*** Input Section Begins ***
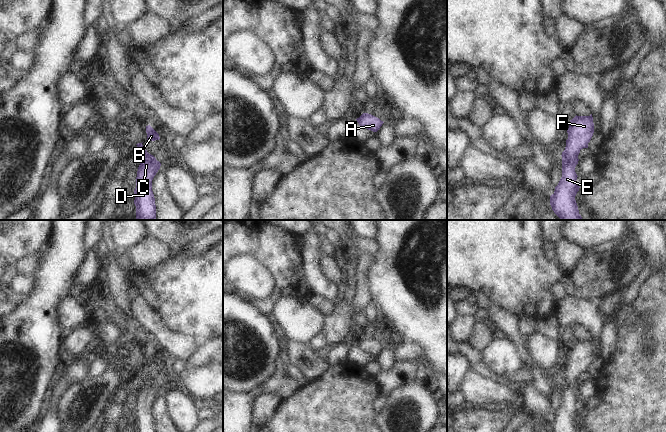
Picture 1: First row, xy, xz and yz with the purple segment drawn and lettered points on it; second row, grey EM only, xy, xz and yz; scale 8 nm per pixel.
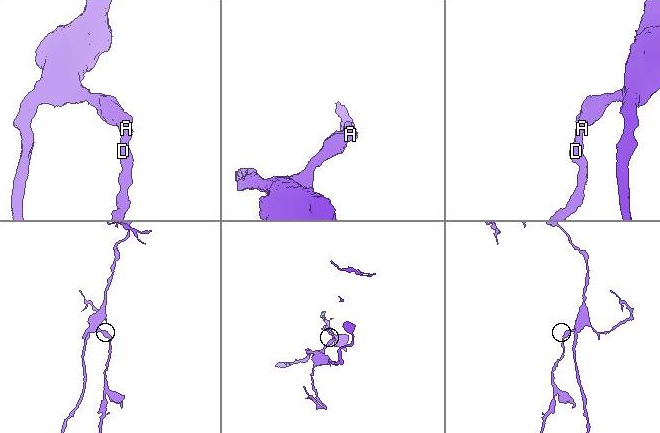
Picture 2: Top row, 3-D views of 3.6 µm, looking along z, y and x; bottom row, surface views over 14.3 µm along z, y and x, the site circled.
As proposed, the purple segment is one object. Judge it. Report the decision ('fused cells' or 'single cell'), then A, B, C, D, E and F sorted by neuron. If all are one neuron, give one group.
single cell | A B C D E F

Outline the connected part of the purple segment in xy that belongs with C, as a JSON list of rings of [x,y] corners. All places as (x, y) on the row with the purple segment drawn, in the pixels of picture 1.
[[[138,143],[138,157],[140,165],[137,171],[136,188],[134,190],[136,206],[136,220],[156,220],[156,205],[152,191],[152,180],[161,163]]]

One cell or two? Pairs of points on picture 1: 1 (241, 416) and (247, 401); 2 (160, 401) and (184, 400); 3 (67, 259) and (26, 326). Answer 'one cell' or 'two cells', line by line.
1: one cell
2: two cells
3: one cell

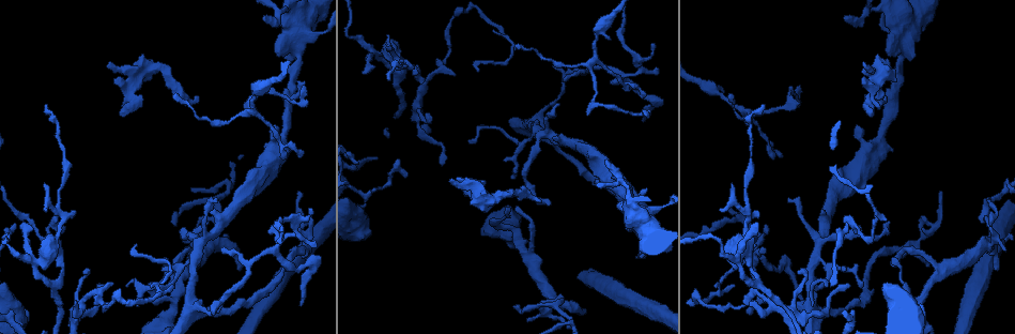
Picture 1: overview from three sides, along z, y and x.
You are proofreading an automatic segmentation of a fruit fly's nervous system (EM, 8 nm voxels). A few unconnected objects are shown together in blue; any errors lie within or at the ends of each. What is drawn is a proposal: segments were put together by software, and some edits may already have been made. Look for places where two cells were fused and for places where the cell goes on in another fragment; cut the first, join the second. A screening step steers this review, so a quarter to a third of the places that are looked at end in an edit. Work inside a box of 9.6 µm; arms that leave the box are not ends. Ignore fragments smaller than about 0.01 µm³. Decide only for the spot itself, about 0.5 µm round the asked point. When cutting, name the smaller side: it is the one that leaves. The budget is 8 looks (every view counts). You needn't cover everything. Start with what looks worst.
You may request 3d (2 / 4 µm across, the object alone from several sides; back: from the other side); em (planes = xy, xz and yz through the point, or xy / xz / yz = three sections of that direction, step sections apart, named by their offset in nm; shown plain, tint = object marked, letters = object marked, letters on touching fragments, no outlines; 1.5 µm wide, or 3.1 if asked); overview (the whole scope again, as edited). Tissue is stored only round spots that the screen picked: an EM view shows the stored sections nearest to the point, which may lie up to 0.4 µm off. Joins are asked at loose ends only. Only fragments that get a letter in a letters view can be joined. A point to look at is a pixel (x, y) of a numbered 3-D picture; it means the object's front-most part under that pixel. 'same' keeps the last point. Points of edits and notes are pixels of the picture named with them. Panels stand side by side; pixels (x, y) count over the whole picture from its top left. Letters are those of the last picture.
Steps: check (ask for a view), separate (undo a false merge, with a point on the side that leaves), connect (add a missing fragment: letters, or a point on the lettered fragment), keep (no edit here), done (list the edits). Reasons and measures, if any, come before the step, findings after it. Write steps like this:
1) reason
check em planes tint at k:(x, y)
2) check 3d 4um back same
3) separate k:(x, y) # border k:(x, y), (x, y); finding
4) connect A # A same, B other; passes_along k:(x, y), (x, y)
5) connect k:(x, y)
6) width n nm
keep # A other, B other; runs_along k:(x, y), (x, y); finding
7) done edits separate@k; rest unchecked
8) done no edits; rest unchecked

abrupt turn
check 3d 2um at 1:(800, 102)

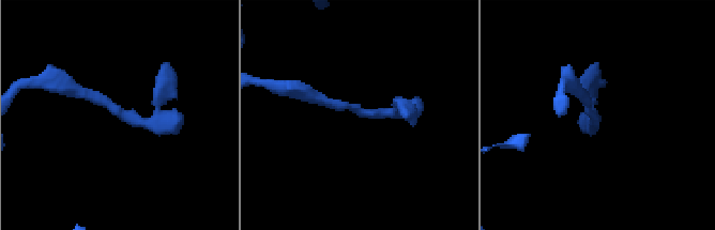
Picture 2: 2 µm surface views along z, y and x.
now the EM
check em planes letters at 2:(137, 116)

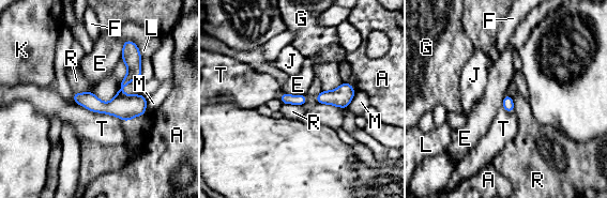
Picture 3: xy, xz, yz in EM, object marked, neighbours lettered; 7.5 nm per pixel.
width 80 nm
keep # A other, E other, F other, G other, J other, K other, L other, M other, R other, T other; one cell here

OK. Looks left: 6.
free end
check em planes plain at 1:(46, 106)

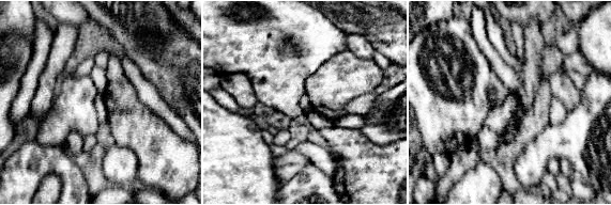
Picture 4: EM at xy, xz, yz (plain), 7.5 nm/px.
check em planes letters same

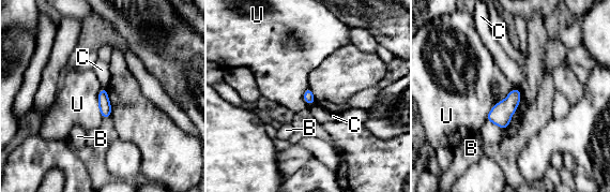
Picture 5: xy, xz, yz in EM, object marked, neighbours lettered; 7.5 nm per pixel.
keep # B other, C other, U other; border 5:(515, 87), (491, 108), (486, 120); none of them fits

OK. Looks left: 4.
tapers out
check em planes letters at 1:(317, 245)

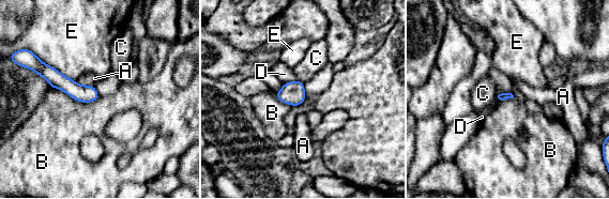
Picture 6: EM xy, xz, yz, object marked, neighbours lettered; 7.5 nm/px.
longest_contact B 380 nm
keep # A other, B other, C other, D other, E other; runs_along 6:(42, 65), (77, 92), (95, 95); none of them fits

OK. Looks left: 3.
done no edits; rest unchecked

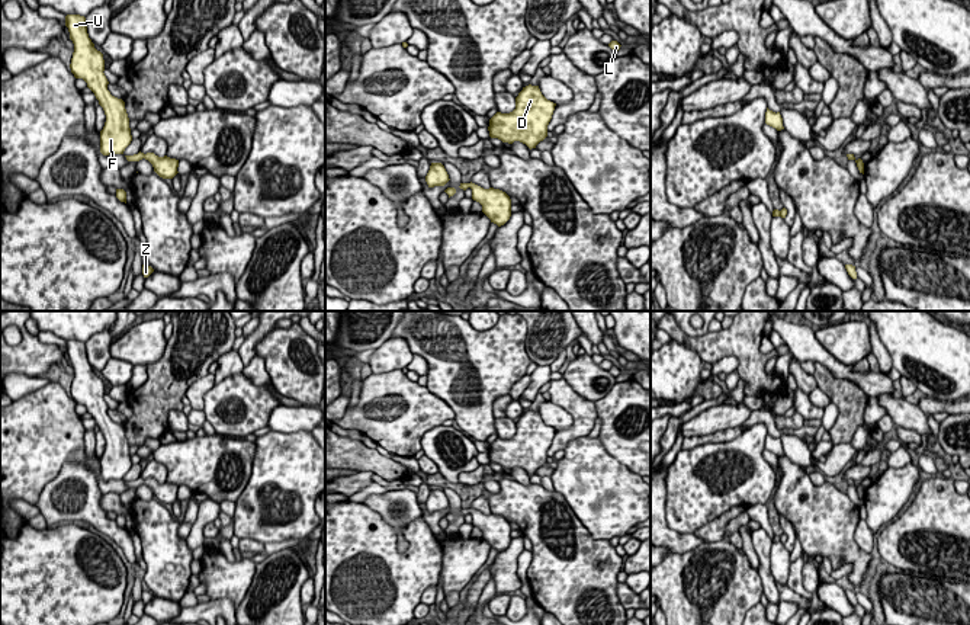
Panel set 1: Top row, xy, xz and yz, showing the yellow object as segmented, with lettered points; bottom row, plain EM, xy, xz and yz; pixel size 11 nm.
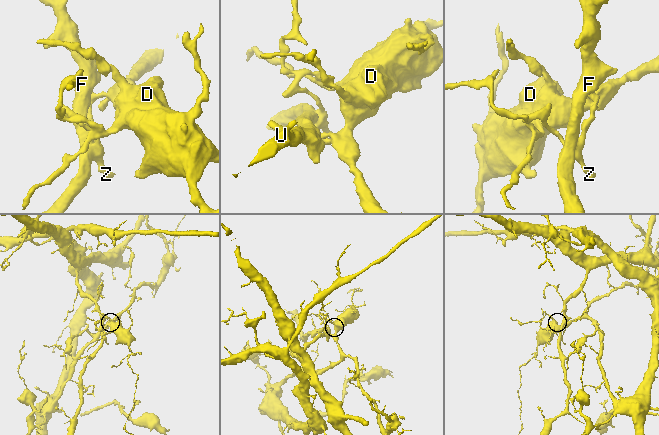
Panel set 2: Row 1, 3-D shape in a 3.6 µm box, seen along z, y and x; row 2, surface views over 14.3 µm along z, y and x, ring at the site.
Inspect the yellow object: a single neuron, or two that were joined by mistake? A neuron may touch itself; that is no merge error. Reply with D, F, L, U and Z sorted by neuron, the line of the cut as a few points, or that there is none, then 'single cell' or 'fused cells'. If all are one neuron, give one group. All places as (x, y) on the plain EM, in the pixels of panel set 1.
groups D L / F U Z; cut xz (477, 510), (469, 512); fused cells

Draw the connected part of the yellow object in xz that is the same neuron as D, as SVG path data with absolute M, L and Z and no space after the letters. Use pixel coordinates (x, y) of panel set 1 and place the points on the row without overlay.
M526 411L515 423L515 435L497 438L489 445L489 462L513 469L520 467L530 475L547 462L547 451L556 429L547 426L539 411Z

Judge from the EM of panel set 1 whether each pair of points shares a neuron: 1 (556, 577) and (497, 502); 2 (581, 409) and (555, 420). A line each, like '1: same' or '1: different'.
1: same
2: different

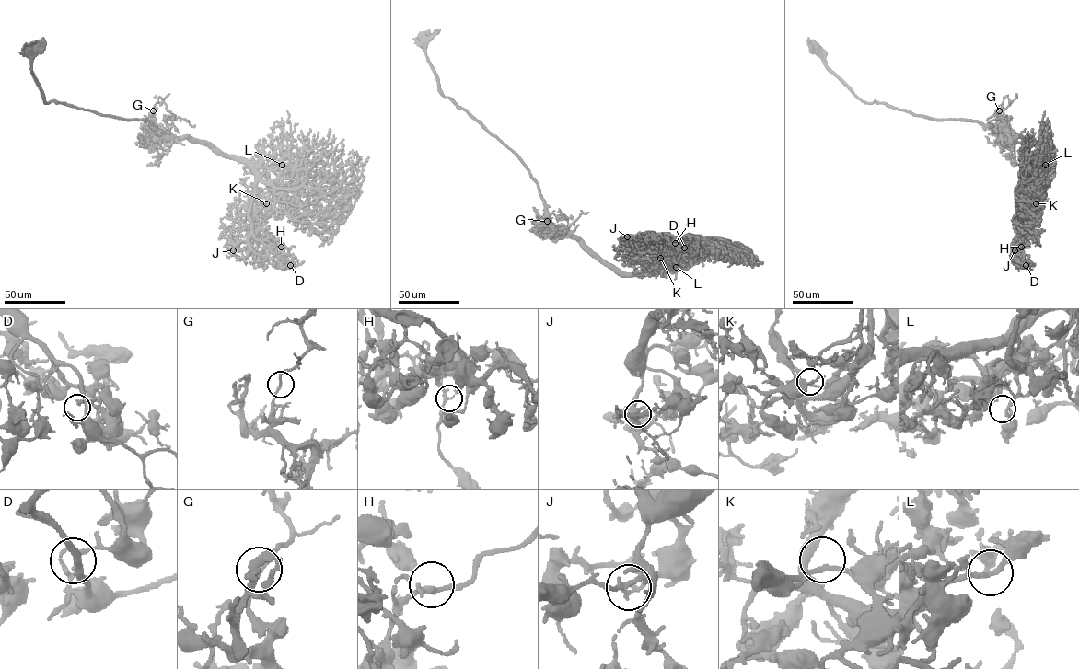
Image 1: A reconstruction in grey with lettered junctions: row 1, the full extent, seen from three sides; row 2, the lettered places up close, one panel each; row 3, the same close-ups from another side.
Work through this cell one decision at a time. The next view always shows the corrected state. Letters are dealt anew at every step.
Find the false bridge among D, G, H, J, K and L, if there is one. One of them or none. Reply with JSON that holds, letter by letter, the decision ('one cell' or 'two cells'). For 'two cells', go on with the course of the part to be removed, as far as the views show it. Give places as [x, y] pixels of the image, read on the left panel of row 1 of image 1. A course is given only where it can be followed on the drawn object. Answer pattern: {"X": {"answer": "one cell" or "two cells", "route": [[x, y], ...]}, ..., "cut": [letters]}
{"D": {"answer": "one cell"}, "G": {"answer": "two cells", "route": [[153, 110], [159, 97], [166, 109], [174, 114], [169, 131], [158, 132], [154, 127]]}, "H": {"answer": "one cell"}, "J": {"answer": "one cell"}, "K": {"answer": "one cell"}, "L": {"answer": "one cell"}, "cut": ["G"]}

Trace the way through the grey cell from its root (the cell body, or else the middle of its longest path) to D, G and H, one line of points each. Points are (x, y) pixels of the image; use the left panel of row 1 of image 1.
D: (31, 49), (46, 103), (143, 119), (246, 164), (255, 178), (251, 233), (290, 265)
G: (31, 49), (31, 73), (46, 103), (59, 101), (101, 114), (143, 119), (155, 127), (153, 110)
H: (31, 49), (46, 103), (143, 119), (246, 164), (255, 178), (251, 233), (281, 247)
*** Input Section Ends ***
» **How to complete this task**: In the listing above, find the line with "3) separate k:(x, y)" and the line with "7) done edits separate@k; rest unchecked", then print exactly those two lines and every line between them, and nothing more.

» **Task response**:
3) separate k:(x, y) # border k:(x, y), (x, y); finding
4) connect A # A same, B other; passes_along k:(x, y), (x, y)
5) connect k:(x, y)
6) width n nm
keep # A other, B other; runs_along k:(x, y), (x, y); finding
7) done edits separate@k; rest unchecked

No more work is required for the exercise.